Change detection data:
○ ○ ○ ○

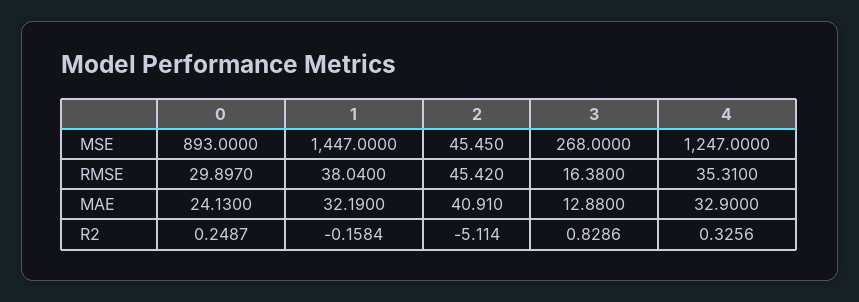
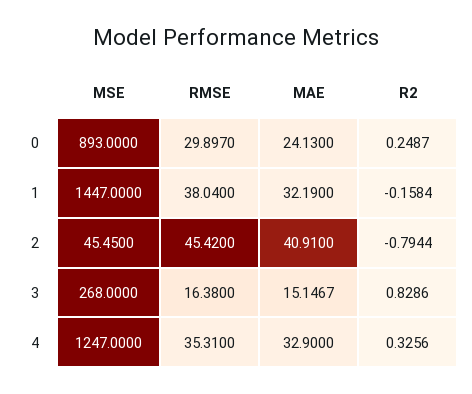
3, MAE: 12.88 -> 15.1467
2, R2: -5.114 -> -0.7944

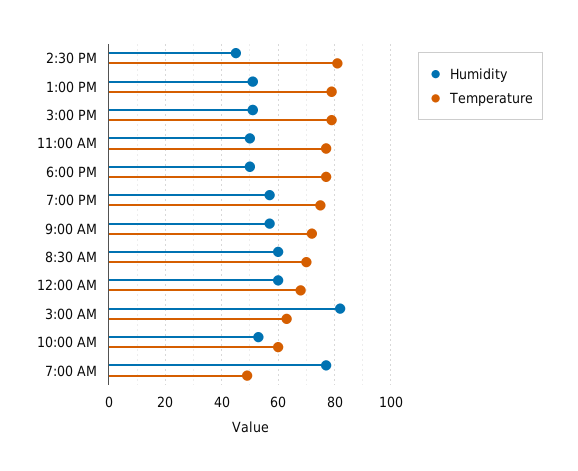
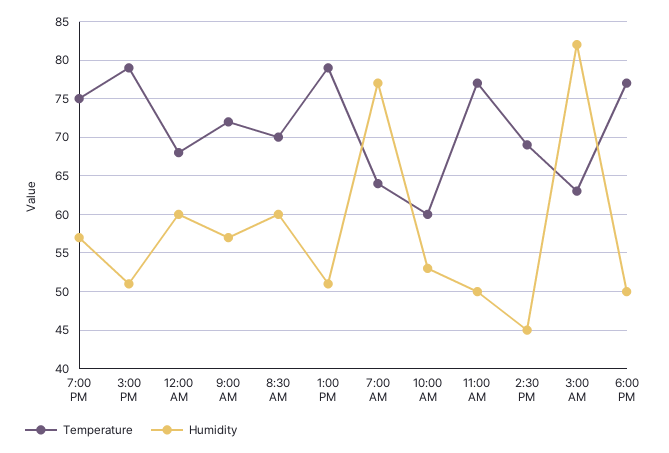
Temperature, 2:30 PM: 80 -> 69
Temperature, 7:00 AM: 50 -> 64

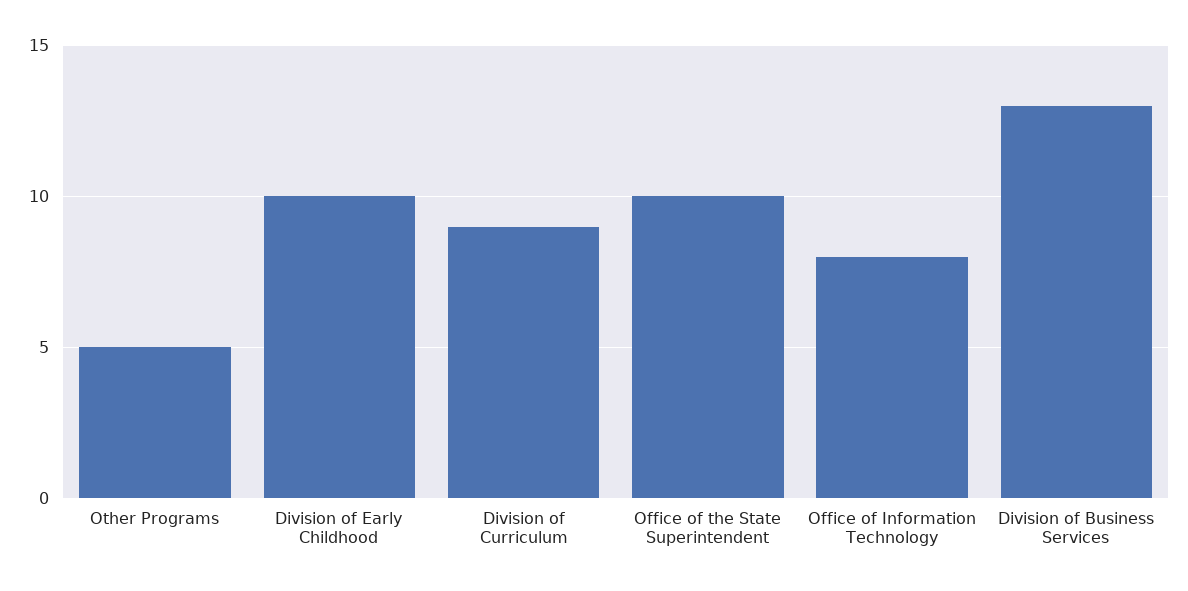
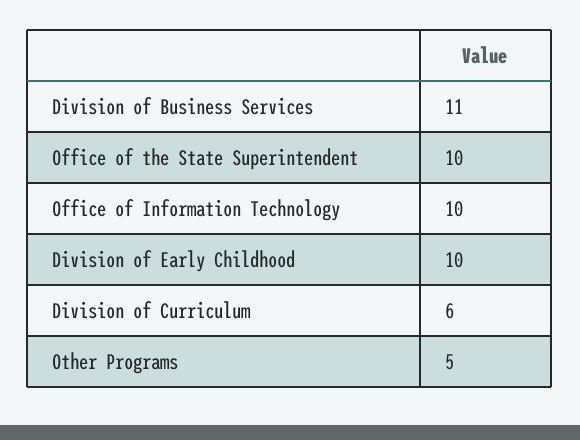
Division of Curriculum: 9 -> 6
Office of Information Technology: 8 -> 10
Division of Business Services: 13 -> 11

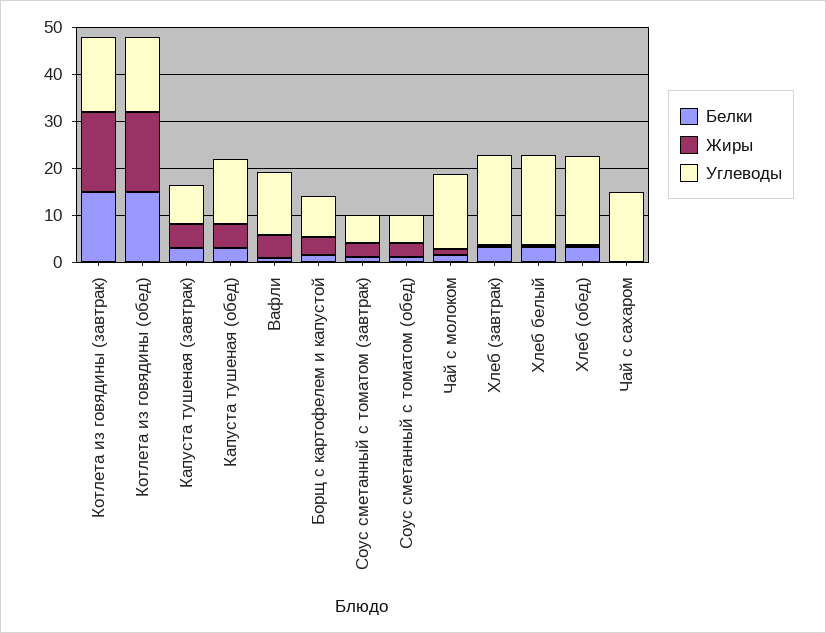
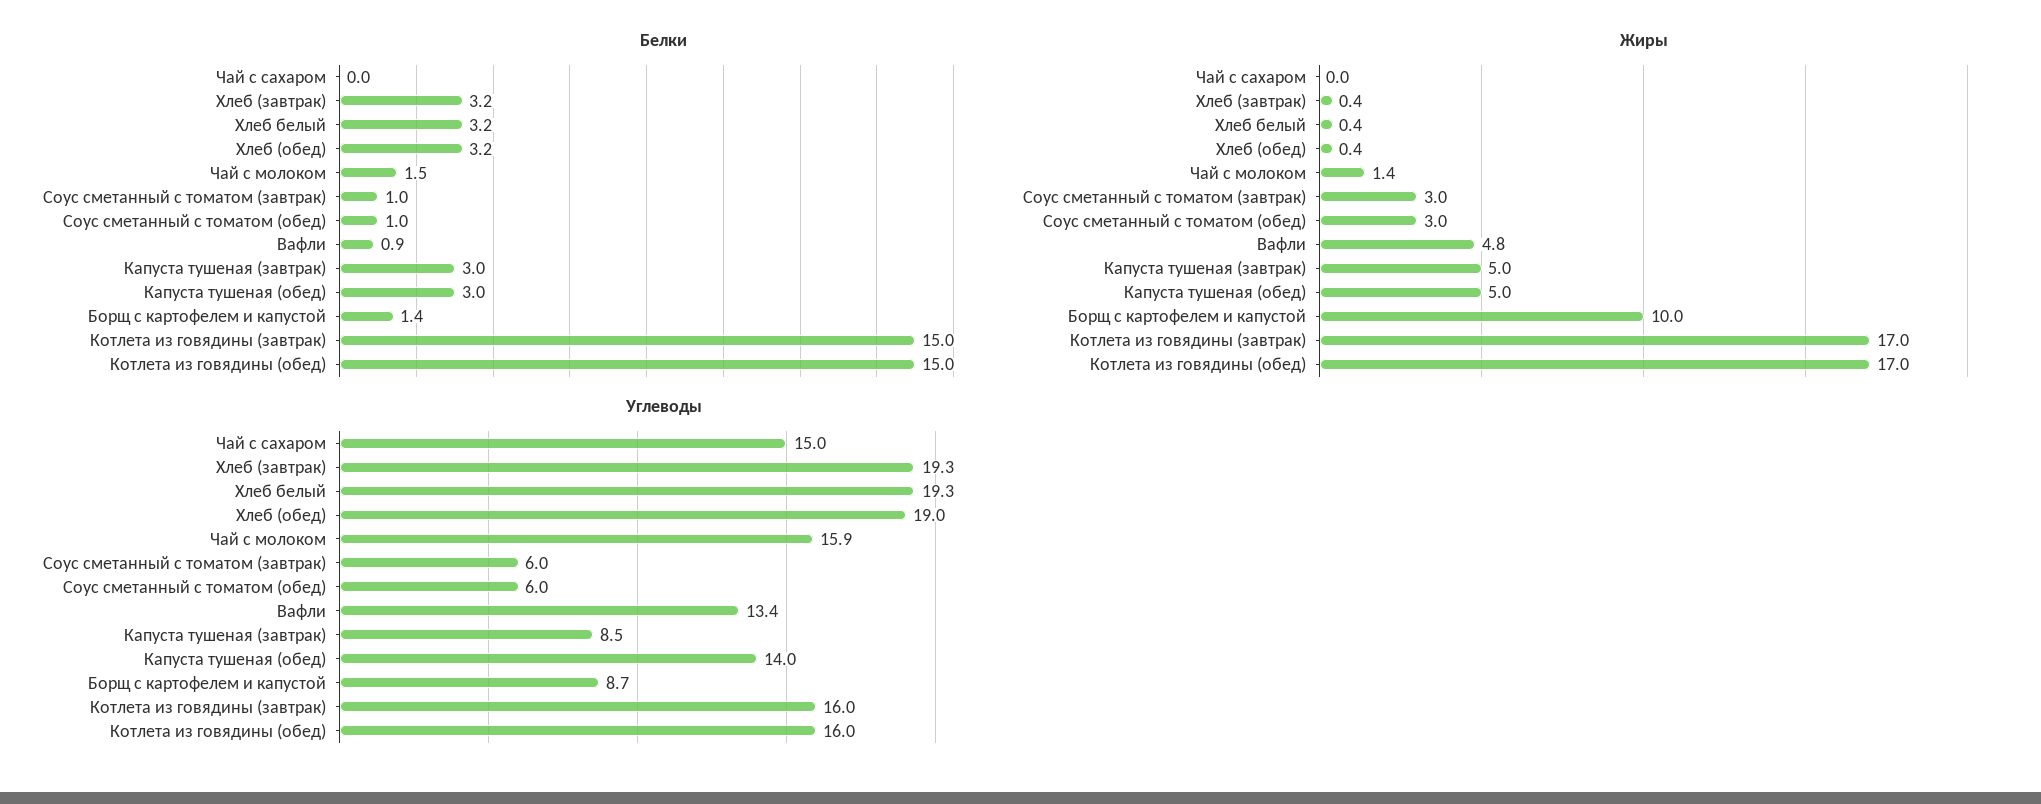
Жиры, Борщ с картофелем и капустой: 4 -> 10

○ ○ ○ ○

Beginning at the line that holds "Division of Business Services: 13 -> 11" and ending with the last line of the entries, please set down each line exactly, leaving every picture out.

ANSWER SPACE:
Division of Business Services: 13 -> 11

Жиры, Борщ с картофелем и капустой: 4 -> 10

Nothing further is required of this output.